Electronically controlled to feed torque to whichever wheels need it, while sensing and compensating for slips and slides, Quattro provides finesse and security. The Avant has the kind of styling that accentuates its station-wagon body rather than
hiding it. The rear has a rounded, modern shape that makes the Avant look like it wants to move. Speaking of moving, you can load some boxes back there, too, though the sloping roof and curving flanks take away some of the utility.
Really, this is not the kind of wagon space available from Volvo or Mercedes-Benz, but should be enough for light duty. The A4 is a small car, and although the driver and front-seat passenger have plenty of space, rear-seat folk had better not be too
big or too fussy. The interior in our test car was named terra cotta for some unfathomable reason, but it was very handsome and comfortable, with supportive seats and a good atmosphere. The dashboard is simple and well-designed, with easy-to-read
gauges, but some of the switches and controls are hard to get used to. The stereo system has lost some of its fussiness, but operating it still involves a learning process. It's a good-sounding stereo and well-worth the trouble. Audi's downstream
sibling, Volkswagen, also has released some sharp new wagons, notably the handsome Passat, this year.
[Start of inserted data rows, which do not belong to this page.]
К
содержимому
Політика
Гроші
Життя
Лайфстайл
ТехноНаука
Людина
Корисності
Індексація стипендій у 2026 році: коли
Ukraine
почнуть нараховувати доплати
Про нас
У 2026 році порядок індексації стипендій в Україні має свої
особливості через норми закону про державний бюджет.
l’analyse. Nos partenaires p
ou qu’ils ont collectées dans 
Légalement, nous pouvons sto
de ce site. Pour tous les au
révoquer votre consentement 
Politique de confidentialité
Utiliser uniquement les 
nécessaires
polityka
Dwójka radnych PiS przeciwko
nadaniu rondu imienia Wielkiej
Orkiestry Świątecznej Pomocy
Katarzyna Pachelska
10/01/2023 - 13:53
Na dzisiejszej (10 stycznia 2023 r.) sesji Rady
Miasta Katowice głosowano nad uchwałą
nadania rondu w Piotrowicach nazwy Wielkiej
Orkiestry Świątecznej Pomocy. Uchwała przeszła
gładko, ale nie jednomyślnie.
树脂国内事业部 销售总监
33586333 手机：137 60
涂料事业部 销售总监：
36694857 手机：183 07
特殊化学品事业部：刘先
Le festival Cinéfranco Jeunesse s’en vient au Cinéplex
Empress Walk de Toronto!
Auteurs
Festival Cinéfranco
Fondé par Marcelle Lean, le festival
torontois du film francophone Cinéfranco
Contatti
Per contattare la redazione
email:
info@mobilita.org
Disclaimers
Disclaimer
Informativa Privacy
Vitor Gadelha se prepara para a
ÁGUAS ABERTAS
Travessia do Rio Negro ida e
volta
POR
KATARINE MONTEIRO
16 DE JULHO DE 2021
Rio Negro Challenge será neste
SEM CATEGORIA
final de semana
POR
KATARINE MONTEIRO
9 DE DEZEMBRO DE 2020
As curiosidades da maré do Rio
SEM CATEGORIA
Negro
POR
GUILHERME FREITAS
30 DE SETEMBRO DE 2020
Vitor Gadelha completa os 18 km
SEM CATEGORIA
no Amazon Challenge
This is a bigger car at a lesser pric e, but it doesn't have the level of trim or performance of the A4. There's also an Audi A6 Avant
wagon, a stylish craft at a premium price, that's bigger and brawnier than the A4. The A4 Avant confirms my faith in station wagons. It's certainly more handsome and pleasurable to drive than any minivan or sport-utility vehicle out there.
1999 Audi A4 Avant Vehicle type: Five-passenger, four-door station wagon, all-wheel drive. Base price: $26,440. Price as tested: $27,220. Engine: 1.8-liter turbocharged four, 150 horsepower at 5,700 rpm, 155 pound-feet of
torque at 1,750 rpm. Transmission: Five-speed manual. Curb weight: 3,353 pounds. Wheelbase: 102.6 inches. EPA fuel economy: 21 city, 29 highway. Highs: Driving finesse. Handsome styling. Moderate price. Lows:
Cramped back seat. Confusing dash. Turbo lag.